ELECTROCHEMICAL TRANSFORMATION OF CAPTURED CARBON DIOXIDE INTO SUSTAINABLE FUELS AND CHEMICALS: LEVERAGING KC8 TECHNOLOGY FOR ADVANCED CO₂ CAPTURE AND UTILIZATION

Abstract

The rapid increase in atmospheric carbon dioxide (CO₂) concentrations due to anthropogenic activities is a major contributor to climate change and environmental degradation, prompting urgent efforts to develop efficient carbon capture and utilization (CCU) technologies. This research investigates a pioneering integrated system that combines the novel use of potassium graphite (KC8) for highly effective CO₂ capture with an advanced electrochemical conversion process to synthesize sustainable fuels and valuable chemicals.
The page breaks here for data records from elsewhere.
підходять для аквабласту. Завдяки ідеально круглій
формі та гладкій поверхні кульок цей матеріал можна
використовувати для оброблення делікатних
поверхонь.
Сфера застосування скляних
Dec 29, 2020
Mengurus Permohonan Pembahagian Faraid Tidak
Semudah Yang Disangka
KC8, with its exceptional electron-donating properties and strong chemical affinity for CO₂, enables efficient and selective carbon capture at ambient temperatures and pressures, overcoming many of the limitations faced by traditional carbon capture materials. Once captured, the CO₂ is electrochemically reduced in a specialized reactor designed to optimize reaction kinetics and product selectivity, leading to the generation of critical renewable energy carriers such as syngas, formic acid, and methanol. Experimental results demonstrate that the KC8-assisted capture significantly enhances the Faradaic efficiency of the electrochemical process, lowers the overall energy input required for CO₂ conversion, and improves the selectivity toward desired fuel and chemical products compared to conventional electrolysis systems. This dual-stage approach not only provides a viable method for mitigating greenhouse gas emissions but also promotes a circular carbon economy by transforming captured CO₂, a major environmental pollutant, into commercially viable and environmentally friendly products. The findings indicate that the integration of KC8 capture technology with electrochemical conversion presents a scalable, cost-effective, and energy-efficient pathway toward sustainable carbon management and renewable fuel production. Furthermore, this approach aligns with global efforts to achieve net-zero emissions targets and offers a promising platform for future research in the field of sustainable energy and environmental technology. The study contributes valuable insights into the design of next-generation CCU systems and highlights the critical role of advanced materials in enabling efficient electrochemical CO₂ utilization for climate mitigation and green chemistry.